The program began in 2019 and currently collects oysters from the Hard Rock casino, the Knife & Fork restaurant and Dock's Oyster House in Atlantic City. Several other casinos have expressed interest in joining.
“We go through a ton of these shells at our restaurants,” said Grace Chow, Hard Rock's vice president of food and beverages. “The buffet on a slow day will shuck 500 oysters, and on a busy day, 1,200.”
Oysters are nature’s filters: a single adult oyster can can strain particles and contaminants from 50 gallons of water a day. In addition to improving water quality, oyster colonies also are being planted along coastlines as a shore stabilization and storm mitigation strategy: the bumpy underwater colonies can act as speed bumps for destructive waves headed for the shoreline, dissipating some of their energy.
The goal is not so much to create new places to harvest and sell oysters for consumption as to improve the environment.
In New Jersey, oysters can be harvested for commercial use in Delaware Bay, and the state has a robust aquaculture industry that grows them. The Mullica River project aims to grow oysters for ecological purposes, but it is being studied for possible approval as a commercial harvesting site in the future, the DEP said.

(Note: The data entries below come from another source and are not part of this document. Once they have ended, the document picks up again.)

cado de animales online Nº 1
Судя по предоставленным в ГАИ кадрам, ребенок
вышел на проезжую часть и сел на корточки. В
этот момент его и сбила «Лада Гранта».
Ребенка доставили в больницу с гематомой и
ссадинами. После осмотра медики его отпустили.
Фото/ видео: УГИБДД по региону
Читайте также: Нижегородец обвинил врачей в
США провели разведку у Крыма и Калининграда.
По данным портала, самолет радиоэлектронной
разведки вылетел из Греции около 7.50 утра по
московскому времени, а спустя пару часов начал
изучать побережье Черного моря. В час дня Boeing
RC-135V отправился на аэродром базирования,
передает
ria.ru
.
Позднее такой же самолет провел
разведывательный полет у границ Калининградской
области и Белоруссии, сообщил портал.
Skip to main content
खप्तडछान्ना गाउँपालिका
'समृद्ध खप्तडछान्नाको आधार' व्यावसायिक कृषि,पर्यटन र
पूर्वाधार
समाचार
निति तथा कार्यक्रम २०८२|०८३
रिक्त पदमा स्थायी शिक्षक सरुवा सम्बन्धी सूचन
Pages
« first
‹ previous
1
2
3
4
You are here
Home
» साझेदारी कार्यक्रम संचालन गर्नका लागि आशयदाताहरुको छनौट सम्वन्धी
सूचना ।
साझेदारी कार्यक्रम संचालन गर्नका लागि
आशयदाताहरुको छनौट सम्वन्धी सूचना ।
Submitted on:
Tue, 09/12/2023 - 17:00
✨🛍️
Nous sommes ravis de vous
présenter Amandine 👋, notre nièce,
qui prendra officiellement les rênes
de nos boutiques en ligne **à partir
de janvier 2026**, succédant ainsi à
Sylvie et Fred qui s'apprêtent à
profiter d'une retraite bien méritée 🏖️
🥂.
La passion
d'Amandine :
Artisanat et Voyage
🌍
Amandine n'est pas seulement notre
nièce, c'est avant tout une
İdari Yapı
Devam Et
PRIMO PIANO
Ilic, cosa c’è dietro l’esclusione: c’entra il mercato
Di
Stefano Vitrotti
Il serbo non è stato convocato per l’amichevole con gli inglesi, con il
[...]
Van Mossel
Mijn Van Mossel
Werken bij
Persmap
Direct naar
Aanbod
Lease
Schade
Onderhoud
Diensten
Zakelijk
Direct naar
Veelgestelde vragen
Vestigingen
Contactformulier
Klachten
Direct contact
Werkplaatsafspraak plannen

Communities, environmental groups and governments around the world have embraced oyster recycling and replanting in recent decades.
In Maryland, the Chesapeake Bay Foundation turns 2,000 bushels of recycled shells a year into oyster habitat in the bay. In Texas, the Harte Research Institute at Texas A&M University has collected 1.75 million pounds of shells and restored 25 acres of oyster reefs since 2009.
New York's Billion Oyster Project has collected 1.6 million pounds of shells from 75 restaurants, and planted 13 oyster reefs across New York Harbor since 2015. Florida has several such programs including one in Apalachicola Bay, and the Alabama Coastal Foundation has collected 15.5 million shells in less than five years.
In Massachusetts, numerous towns conduct oyster recycling programs including the “Shuck It For Nantucket” program, and similar efforts exist in Wellfleet and on Martha's Vineyard.
The effort reaches as far as Australia, where The Nature Conservancy's "Shuck, Don't Chuck" program recycles oysters to restore colonies in places including Port Phillip Bay.
In New Jersey, several such programs exist, including one run by the American Littoral Society and another by Long Beach Township.
For the Atlantic City project, the state makes the rounds of the eateries once a week with a trailer, hauling the shells to a research station on Nacote Creek in Port Republic. There they are set out to dry for at least six months so that any remaining meat or foreign substances on the shells will bake off.
When they have sufficiently cured, the shells are loaded onto a barge and pulled out into the Mullica River. Workers aboard the barge use high-pressure hoses to blast the 10-foot-tall piles of shells into the water, accomplishing in less than an hour what would take many times as long if they were shoveled overboard.
About 3,000 bushels of shells will be placed in the river this year. Russ Babb, a shell fisheries bureau chief with the DEP, hopes to eventually increase that amount to 10,000 bushels a year.